= Beginning of Section =

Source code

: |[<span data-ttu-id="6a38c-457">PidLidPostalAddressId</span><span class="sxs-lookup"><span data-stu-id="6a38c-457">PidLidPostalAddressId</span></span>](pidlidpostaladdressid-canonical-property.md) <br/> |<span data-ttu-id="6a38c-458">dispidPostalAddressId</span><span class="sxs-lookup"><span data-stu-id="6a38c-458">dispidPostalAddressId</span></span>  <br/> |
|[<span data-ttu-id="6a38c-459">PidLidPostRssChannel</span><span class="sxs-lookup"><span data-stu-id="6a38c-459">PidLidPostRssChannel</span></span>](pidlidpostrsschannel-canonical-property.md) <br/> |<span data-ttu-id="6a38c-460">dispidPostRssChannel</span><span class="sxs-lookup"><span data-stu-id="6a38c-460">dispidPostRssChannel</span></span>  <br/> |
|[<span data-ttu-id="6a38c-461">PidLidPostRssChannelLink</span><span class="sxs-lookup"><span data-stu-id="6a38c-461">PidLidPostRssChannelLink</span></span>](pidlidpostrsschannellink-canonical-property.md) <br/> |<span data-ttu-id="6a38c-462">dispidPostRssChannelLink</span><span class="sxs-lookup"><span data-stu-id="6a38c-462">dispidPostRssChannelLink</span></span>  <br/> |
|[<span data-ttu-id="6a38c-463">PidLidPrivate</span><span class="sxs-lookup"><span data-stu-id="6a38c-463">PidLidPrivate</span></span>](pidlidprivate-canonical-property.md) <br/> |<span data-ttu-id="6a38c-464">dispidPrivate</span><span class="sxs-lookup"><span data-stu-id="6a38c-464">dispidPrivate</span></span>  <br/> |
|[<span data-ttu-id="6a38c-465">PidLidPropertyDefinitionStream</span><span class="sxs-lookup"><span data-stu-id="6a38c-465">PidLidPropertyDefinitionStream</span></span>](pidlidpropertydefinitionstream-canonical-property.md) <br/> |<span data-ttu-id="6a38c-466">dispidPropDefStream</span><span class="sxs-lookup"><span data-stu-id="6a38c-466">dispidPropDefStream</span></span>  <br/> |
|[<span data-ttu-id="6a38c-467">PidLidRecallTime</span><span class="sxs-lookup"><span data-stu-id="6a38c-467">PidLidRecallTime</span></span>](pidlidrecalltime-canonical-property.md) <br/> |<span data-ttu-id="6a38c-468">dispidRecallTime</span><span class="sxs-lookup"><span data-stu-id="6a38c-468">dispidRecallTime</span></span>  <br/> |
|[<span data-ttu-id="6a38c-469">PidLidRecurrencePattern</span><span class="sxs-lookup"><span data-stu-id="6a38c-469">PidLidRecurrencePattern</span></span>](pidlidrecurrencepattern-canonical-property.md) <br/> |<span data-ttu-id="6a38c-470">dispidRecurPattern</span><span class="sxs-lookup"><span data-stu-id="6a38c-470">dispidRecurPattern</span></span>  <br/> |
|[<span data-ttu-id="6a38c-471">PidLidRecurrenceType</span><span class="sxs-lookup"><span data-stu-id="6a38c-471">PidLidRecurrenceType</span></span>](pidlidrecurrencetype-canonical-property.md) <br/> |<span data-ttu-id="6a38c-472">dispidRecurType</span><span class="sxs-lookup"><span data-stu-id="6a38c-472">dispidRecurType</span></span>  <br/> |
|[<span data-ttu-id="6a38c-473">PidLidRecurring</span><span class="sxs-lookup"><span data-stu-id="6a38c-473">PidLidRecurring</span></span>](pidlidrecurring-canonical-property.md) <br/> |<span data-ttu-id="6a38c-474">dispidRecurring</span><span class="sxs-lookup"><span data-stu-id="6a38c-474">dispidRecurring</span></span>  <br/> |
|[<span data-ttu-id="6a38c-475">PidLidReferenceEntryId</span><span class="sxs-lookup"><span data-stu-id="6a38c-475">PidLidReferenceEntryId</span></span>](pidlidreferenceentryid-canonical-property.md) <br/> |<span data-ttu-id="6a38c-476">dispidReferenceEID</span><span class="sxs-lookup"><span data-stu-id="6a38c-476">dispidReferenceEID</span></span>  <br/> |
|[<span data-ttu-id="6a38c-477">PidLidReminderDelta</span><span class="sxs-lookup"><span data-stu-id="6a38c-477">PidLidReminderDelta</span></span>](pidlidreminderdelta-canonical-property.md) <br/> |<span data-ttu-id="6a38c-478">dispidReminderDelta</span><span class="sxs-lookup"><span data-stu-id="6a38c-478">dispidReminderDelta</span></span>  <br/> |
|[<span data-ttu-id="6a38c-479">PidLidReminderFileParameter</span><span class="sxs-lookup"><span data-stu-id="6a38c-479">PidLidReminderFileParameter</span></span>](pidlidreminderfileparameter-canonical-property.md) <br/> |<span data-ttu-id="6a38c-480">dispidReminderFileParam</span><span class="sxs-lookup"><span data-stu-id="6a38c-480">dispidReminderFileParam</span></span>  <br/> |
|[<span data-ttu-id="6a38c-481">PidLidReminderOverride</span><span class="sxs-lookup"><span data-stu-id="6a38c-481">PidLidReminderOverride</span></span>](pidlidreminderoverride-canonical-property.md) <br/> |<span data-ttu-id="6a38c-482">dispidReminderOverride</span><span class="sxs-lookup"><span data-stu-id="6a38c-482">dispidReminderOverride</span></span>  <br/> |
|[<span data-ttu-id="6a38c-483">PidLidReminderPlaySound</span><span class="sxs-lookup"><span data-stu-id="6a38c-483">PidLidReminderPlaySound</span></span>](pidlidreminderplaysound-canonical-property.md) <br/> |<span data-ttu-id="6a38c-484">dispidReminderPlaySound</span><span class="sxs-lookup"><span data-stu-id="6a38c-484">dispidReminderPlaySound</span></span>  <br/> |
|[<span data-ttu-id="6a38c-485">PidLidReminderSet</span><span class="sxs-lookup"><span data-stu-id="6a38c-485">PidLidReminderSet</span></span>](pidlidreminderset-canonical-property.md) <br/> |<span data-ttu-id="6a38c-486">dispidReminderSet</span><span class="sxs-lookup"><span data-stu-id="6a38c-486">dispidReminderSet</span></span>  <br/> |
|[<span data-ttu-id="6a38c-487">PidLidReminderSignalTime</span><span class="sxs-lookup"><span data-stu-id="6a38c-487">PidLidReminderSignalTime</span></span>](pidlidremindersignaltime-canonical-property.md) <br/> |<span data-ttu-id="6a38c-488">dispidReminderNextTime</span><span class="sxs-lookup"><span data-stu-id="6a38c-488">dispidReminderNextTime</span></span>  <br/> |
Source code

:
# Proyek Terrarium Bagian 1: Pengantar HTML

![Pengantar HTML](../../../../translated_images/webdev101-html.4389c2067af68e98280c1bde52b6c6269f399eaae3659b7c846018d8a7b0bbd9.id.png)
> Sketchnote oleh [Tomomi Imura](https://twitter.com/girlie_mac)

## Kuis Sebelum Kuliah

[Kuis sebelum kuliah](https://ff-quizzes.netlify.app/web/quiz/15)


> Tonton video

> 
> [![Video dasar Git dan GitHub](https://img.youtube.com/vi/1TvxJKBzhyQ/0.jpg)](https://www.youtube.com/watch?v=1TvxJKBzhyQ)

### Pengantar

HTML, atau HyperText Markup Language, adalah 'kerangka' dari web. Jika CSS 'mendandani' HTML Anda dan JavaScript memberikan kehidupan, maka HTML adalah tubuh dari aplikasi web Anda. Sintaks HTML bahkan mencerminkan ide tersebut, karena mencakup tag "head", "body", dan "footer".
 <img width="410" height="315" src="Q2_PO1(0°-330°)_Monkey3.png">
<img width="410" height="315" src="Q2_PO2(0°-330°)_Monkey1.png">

= End of Section =

### EXERCISE REQUIREMENTS
Repeat the data in its entirety, word for word.

### RESPONSE FOR THIS EXERCISE
Source code

: |[<span data-ttu-id="6a38c-457">PidLidPostalAddressId</span><span class="sxs-lookup"><span data-stu-id="6a38c-457">PidLidPostalAddressId</span></span>](pidlidpostaladdressid-canonical-property.md) <br/> |<span data-ttu-id="6a38c-458">dispidPostalAddressId</span><span class="sxs-lookup"><span data-stu-id="6a38c-458">dispidPostalAddressId</span></span>  <br/> |
|[<span data-ttu-id="6a38c-459">PidLidPostRssChannel</span><span class="sxs-lookup"><span data-stu-id="6a38c-459">PidLidPostRssChannel</span></span>](pidlidpostrsschannel-canonical-property.md) <br/> |<span data-ttu-id="6a38c-460">dispidPostRssChannel</span><span class="sxs-lookup"><span data-stu-id="6a38c-460">dispidPostRssChannel</span></span>  <br/> |
|[<span data-ttu-id="6a38c-461">PidLidPostRssChannelLink</span><span class="sxs-lookup"><span data-stu-id="6a38c-461">PidLidPostRssChannelLink</span></span>](pidlidpostrsschannellink-canonical-property.md) <br/> |<span data-ttu-id="6a38c-462">dispidPostRssChannelLink</span><span class="sxs-lookup"><span data-stu-id="6a38c-462">dispidPostRssChannelLink</span></span>  <br/> |
|[<span data-ttu-id="6a38c-463">PidLidPrivate</span><span class="sxs-lookup"><span data-stu-id="6a38c-463">PidLidPrivate</span></span>](pidlidprivate-canonical-property.md) <br/> |<span data-ttu-id="6a38c-464">dispidPrivate</span><span class="sxs-lookup"><span data-stu-id="6a38c-464">dispidPrivate</span></span>  <br/> |
|[<span data-ttu-id="6a38c-465">PidLidPropertyDefinitionStream</span><span class="sxs-lookup"><span data-stu-id="6a38c-465">PidLidPropertyDefinitionStream</span></span>](pidlidpropertydefinitionstream-canonical-property.md) <br/> |<span data-ttu-id="6a38c-466">dispidPropDefStream</span><span class="sxs-lookup"><span data-stu-id="6a38c-466">dispidPropDefStream</span></span>  <br/> |
|[<span data-ttu-id="6a38c-467">PidLidRecallTime</span><span class="sxs-lookup"><span data-stu-id="6a38c-467">PidLidRecallTime</span></span>](pidlidrecalltime-canonical-property.md) <br/> |<span data-ttu-id="6a38c-468">dispidRecallTime</span><span class="sxs-lookup"><span data-stu-id="6a38c-468">dispidRecallTime</span></span>  <br/> |
|[<span data-ttu-id="6a38c-469">PidLidRecurrencePattern</span><span class="sxs-lookup"><span data-stu-id="6a38c-469">PidLidRecurrencePattern</span></span>](pidlidrecurrencepattern-canonical-property.md) <br/> |<span data-ttu-id="6a38c-470">dispidRecurPattern</span><span class="sxs-lookup"><span data-stu-id="6a38c-470">dispidRecurPattern</span></span>  <br/> |
|[<span data-ttu-id="6a38c-471">PidLidRecurrenceType</span><span class="sxs-lookup"><span data-stu-id="6a38c-471">PidLidRecurrenceType</span></span>](pidlidrecurrencetype-canonical-property.md) <br/> |<span data-ttu-id="6a38c-472">dispidRecurType</span><span class="sxs-lookup"><span data-stu-id="6a38c-472">dispidRecurType</span></span>  <br/> |
|[<span data-ttu-id="6a38c-473">PidLidRecurring</span><span class="sxs-lookup"><span data-stu-id="6a38c-473">PidLidRecurring</span></span>](pidlidrecurring-canonical-property.md) <br/> |<span data-ttu-id="6a38c-474">dispidRecurring</span><span class="sxs-lookup"><span data-stu-id="6a38c-474">dispidRecurring</span></span>  <br/> |
|[<span data-ttu-id="6a38c-475">PidLidReferenceEntryId</span><span class="sxs-lookup"><span data-stu-id="6a38c-475">PidLidReferenceEntryId</span></span>](pidlidreferenceentryid-canonical-property.md) <br/> |<span data-ttu-id="6a38c-476">dispidReferenceEID</span><span class="sxs-lookup"><span data-stu-id="6a38c-476">dispidReferenceEID</span></span>  <br/> |
|[<span data-ttu-id="6a38c-477">PidLidReminderDelta</span><span class="sxs-lookup"><span data-stu-id="6a38c-477">PidLidReminderDelta</span></span>](pidlidreminderdelta-canonical-property.md) <br/> |<span data-ttu-id="6a38c-478">dispidReminderDelta</span><span class="sxs-lookup"><span data-stu-id="6a38c-478">dispidReminderDelta</span></span>  <br/> |
|[<span data-ttu-id="6a38c-479">PidLidReminderFileParameter</span><span class="sxs-lookup"><span data-stu-id="6a38c-479">PidLidReminderFileParameter</span></span>](pidlidreminderfileparameter-canonical-property.md) <br/> |<span data-ttu-id="6a38c-480">dispidReminderFileParam</span><span class="sxs-lookup"><span data-stu-id="6a38c-480">dispidReminderFileParam</span></span>  <br/> |
|[<span data-ttu-id="6a38c-481">PidLidReminderOverride</span><span class="sxs-lookup"><span data-stu-id="6a38c-481">PidLidReminderOverride</span></span>](pidlidreminderoverride-canonical-property.md) <br/> |<span data-ttu-id="6a38c-482">dispidReminderOverride</span><span class="sxs-lookup"><span data-stu-id="6a38c-482">dispidReminderOverride</span></span>  <br/> |
|[<span data-ttu-id="6a38c-483">PidLidReminderPlaySound</span><span class="sxs-lookup"><span data-stu-id="6a38c-483">PidLidReminderPlaySound</span></span>](pidlidreminderplaysound-canonical-property.md) <br/> |<span data-ttu-id="6a38c-484">dispidReminderPlaySound</span><span class="sxs-lookup"><span data-stu-id="6a38c-484">dispidReminderPlaySound</span></span>  <br/> |
|[<span data-ttu-id="6a38c-485">PidLidReminderSet</span><span class="sxs-lookup"><span data-stu-id="6a38c-485">PidLidReminderSet</span></span>](pidlidreminderset-canonical-property.md) <br/> |<span data-ttu-id="6a38c-486">dispidReminderSet</span><span class="sxs-lookup"><span data-stu-id="6a38c-486">dispidReminderSet</span></span>  <br/> |
|[<span data-ttu-id="6a38c-487">PidLidReminderSignalTime</span><span class="sxs-lookup"><span data-stu-id="6a38c-487">PidLidReminderSignalTime</span></span>](pidlidremindersignaltime-canonical-property.md) <br/> |<span data-ttu-id="6a38c-488">dispidReminderNextTime</span><span class="sxs-lookup"><span data-stu-id="6a38c-488">dispidReminderNextTime</span></span>  <br/> |
Source code

:
# Proyek Terrarium Bagian 1: Pengantar HTML

![Pengantar HTML](../../../../translated_images/webdev101-html.4389c2067af68e98280c1bde52b6c6269f399eaae3659b7c846018d8a7b0bbd9.id.png)
> Sketchnote oleh [Tomomi Imura](https://twitter.com/girlie_mac)

## Kuis Sebelum Kuliah

[Kuis sebelum kuliah](https://ff-quizzes.netlify.app/web/quiz/15)


> Tonton video

> 
> [![Video dasar Git dan GitHub](https://img.youtube.com/vi/1TvxJKBzhyQ/0.jpg)](https://www.youtube.com/watch?v=1TvxJKBzhyQ)

### Pengantar

HTML, atau HyperText Markup Language, adalah 'kerangka' dari web. Jika CSS 'mendandani' HTML Anda dan JavaScript memberikan kehidupan, maka HTML adalah tubuh dari aplikasi web Anda. Sintaks HTML bahkan mencerminkan ide tersebut, karena mencakup tag "head", "body", dan "footer".
 <img width="410" height="315" src="Q2_PO1(0°-330°)_Monkey3.png">
<img width="410" height="315" src="Q2_PO2(0°-330°)_Monkey1.png">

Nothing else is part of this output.